The American terms, hastily sketched in by pill-popping diplomats in Washington, were not inhuman; but they did specify an American presence on Indian soil. It was undemocratic, it was Judeo-Christian. It would be humiliating to India's leaders in the sight of Islamics everywhere.
India's third conclusion sprang from reports by tariqat members in Tazhikistan, warning of RUS troops moving into a region that adjoined both China and India. The report was false; had been generated in Peking and released among Tazhiks for a purpose which would, in time, become all too scrutable.
While Washington, Brussels, and Moscow sought some way to engage in meaningful dialogue with Peking and Riyadh as a conduit for calm negotiation with New Delhi, India's war-horse Kirpal was already coordinating a SinoInd reply to the US terms. This coincided perfectly with China's plans: she alone, except for the RUS themselves, knew just how inflated were the population figures across the enormous breadth of Siberia, and just how much RUS oil was being drawn from Siberian wellheads.
Chapter Seventeen
"I absolutely forbid it," Purvis Little shouted toward the sedan that rolled away toward Asheville. Gabe Hooker did not look back. Wayne Atkinson jabbed a scornful finger skyward from the car.
Tom Schell sat on a guard rail at roadside in the dusk. "Face it, Mr. Little, the bus isn't coming on a Sunday. Maybe hitching rides is better; what if there's no bus tomorrow?"
"Safety in numbers," Little said testily. "And I'm still responsible for your safety. It's a long way back to Raleigh, boys." The scoutmaster moved nearer to the group that lounged on packs around the Quantrill boy, listening to the radio which Quantrill had flatly refused to surrender again. Not that it mattered much; on AM or FM, only a few stations were broadcasting and all said the same things. The federal freeze order had stabilized wages and prices while outlining consumer rationing; Russians were championing the US cause; Indian wheat had been the target of our 'bloodless' demonstration; Peking was silent; stay tuned.

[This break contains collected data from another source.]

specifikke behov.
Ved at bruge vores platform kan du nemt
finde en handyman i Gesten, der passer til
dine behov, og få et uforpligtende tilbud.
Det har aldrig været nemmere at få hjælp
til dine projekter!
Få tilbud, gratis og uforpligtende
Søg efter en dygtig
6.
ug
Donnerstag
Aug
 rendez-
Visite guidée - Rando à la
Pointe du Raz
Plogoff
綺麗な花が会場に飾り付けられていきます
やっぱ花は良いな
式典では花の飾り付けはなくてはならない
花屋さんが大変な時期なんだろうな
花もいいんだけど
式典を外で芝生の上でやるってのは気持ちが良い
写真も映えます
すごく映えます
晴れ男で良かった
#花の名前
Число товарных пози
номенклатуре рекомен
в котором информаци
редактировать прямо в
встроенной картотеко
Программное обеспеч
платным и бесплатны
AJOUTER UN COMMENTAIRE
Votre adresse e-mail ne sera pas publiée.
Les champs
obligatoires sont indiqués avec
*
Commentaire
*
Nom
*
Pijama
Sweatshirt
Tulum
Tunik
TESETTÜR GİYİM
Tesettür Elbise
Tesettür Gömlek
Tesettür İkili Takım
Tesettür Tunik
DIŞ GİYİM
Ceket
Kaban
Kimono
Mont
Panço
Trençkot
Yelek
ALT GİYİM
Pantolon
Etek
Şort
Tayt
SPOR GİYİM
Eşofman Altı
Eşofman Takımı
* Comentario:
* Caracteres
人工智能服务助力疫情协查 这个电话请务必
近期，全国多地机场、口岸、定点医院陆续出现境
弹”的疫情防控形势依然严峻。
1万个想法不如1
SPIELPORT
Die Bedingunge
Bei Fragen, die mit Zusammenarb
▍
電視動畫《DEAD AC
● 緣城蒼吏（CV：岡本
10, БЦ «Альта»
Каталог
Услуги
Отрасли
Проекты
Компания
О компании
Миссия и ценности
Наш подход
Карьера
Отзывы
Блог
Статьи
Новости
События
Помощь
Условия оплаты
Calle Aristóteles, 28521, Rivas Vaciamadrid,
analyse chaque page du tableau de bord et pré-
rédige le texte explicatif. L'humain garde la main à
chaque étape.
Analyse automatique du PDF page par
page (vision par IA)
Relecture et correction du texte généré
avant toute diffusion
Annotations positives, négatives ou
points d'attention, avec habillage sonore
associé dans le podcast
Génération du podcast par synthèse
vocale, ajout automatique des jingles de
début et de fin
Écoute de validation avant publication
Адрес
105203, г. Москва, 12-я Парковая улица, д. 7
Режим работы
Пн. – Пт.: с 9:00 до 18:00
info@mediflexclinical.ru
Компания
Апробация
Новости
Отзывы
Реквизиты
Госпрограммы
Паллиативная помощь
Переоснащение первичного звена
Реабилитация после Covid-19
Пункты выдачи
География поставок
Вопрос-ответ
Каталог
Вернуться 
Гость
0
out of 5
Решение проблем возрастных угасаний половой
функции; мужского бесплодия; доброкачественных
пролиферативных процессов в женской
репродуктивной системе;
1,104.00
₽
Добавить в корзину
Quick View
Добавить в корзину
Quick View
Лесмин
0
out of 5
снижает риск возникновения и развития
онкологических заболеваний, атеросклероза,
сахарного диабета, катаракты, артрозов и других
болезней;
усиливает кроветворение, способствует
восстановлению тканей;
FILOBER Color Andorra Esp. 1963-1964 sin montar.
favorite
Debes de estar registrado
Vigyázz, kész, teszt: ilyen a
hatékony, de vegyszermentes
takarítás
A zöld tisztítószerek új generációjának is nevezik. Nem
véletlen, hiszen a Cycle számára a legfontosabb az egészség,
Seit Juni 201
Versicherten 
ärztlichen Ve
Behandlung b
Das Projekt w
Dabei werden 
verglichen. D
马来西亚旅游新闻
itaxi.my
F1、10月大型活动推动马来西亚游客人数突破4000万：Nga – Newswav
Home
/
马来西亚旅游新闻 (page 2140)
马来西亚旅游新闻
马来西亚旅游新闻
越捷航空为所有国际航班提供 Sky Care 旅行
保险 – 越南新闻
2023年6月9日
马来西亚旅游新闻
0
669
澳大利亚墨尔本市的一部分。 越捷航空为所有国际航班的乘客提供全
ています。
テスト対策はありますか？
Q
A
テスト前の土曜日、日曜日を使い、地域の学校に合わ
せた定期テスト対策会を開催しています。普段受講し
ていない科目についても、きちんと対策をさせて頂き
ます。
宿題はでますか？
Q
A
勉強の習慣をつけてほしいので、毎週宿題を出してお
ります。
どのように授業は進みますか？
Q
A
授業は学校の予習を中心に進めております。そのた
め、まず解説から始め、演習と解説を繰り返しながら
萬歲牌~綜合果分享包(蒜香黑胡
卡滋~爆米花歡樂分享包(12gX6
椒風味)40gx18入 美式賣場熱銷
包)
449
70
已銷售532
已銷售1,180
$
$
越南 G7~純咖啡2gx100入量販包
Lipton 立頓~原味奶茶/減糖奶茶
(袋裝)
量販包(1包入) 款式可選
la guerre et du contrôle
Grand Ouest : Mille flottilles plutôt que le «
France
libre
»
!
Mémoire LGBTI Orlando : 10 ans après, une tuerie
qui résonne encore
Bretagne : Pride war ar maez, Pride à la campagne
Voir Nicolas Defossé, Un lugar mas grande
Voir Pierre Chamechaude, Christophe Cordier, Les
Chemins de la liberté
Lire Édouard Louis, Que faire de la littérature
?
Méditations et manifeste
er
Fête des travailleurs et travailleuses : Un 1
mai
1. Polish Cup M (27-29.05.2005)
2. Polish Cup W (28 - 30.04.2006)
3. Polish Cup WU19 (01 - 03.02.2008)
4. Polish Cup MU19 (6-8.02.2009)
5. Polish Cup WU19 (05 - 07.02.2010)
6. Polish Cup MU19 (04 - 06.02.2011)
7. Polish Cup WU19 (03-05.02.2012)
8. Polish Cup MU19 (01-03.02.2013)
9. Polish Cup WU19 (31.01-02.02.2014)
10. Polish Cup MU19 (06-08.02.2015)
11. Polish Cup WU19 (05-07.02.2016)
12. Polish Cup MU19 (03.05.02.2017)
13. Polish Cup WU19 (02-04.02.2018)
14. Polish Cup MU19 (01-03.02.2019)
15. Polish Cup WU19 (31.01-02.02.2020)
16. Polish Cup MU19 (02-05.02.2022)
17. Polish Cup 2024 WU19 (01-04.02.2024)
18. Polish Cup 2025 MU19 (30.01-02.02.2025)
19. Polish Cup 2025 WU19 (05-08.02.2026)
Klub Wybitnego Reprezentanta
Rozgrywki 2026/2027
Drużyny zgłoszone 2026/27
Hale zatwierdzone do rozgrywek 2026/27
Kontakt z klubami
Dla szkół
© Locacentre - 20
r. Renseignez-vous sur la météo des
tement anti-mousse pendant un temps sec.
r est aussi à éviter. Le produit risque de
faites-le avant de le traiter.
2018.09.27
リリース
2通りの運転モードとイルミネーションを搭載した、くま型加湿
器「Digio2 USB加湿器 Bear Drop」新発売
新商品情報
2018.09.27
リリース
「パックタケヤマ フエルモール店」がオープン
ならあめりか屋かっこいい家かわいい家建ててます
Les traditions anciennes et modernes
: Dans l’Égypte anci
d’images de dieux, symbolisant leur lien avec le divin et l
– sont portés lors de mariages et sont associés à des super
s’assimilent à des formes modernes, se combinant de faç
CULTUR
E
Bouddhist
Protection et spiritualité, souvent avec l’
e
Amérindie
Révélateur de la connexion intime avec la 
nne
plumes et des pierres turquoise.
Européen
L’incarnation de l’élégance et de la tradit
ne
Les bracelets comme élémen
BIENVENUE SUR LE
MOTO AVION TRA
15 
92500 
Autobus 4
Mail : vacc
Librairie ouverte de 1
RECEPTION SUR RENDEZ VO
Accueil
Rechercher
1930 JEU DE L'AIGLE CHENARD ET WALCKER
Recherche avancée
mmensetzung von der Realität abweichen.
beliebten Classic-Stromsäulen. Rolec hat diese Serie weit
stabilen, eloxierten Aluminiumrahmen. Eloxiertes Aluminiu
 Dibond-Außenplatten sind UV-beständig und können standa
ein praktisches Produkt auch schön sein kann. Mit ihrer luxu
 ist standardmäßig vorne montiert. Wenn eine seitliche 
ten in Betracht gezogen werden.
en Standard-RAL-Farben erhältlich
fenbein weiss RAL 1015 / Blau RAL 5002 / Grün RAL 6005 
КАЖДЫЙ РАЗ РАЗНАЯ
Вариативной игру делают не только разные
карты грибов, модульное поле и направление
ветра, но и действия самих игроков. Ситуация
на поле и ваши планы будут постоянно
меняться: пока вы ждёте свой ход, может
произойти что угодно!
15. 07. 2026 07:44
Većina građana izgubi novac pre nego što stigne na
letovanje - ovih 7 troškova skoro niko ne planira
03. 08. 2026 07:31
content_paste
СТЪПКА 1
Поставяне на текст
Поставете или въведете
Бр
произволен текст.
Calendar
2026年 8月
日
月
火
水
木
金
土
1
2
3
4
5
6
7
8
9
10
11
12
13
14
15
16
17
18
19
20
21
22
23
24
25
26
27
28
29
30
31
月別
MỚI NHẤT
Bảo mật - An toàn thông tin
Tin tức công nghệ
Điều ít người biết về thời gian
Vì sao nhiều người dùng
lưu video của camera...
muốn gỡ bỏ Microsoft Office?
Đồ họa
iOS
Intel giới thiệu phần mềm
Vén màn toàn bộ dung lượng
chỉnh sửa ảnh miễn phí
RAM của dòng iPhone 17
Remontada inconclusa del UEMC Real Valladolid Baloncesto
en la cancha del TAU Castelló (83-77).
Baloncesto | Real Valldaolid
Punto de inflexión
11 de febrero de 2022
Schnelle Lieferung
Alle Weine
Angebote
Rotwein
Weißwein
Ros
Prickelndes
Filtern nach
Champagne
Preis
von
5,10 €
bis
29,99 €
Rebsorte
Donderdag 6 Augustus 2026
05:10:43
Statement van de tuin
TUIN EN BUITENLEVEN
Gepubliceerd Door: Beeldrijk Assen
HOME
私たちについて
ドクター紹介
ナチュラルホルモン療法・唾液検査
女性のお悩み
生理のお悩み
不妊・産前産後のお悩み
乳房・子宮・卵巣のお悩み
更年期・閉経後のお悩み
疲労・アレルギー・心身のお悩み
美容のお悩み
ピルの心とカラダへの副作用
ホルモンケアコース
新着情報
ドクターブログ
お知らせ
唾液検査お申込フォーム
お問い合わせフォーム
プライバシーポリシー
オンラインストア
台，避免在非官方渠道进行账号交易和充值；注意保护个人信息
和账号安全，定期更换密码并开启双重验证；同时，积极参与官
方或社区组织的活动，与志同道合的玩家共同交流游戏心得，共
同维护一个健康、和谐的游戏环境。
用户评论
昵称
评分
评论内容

Presently Quantrill pocketed his radio. “Too dark for the solar cells; I'll save the batteries for later," he apologized, then raised his voice. "Mr. Little, should we set up camp and eat?"
It gave them something to do. A few vehicles passed, most at high speed. Propane stoves soon glowed under panniers of tea. None of the boys seemed hungry. Those who felt like weeping crept off to do it alone, so it was bedtime before Little realized that four more of his scouts had hiked off to hitch rides to the east.